Description of the task: Please extract the text lines from every one of the records below and reproduce them unchanged, leaving the pictures out of your answer.

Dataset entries
*** Begin section ***

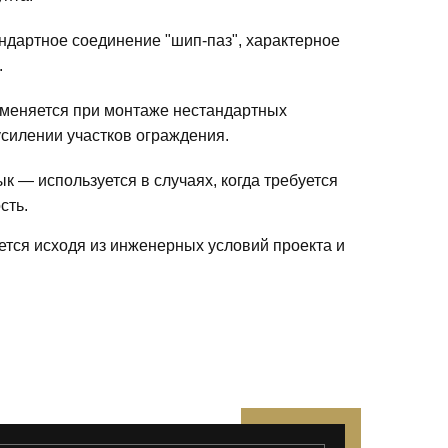
ндартное соединение "шип-паз", характерное
.
меняется при монтаже нестандартных
усилении участков ограждения.
к — используется в случаях, когда требуется
сть.
ется исходя из инженерных условий проекта и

*** End section ***

Answer section:
ндартное соединение "шип-паз", характерное
.
меняется при монтаже нестандартных
усилении участков ограждения.
к — используется в случаях, когда требуется
сть.
ется исходя из инженерных условий проекта и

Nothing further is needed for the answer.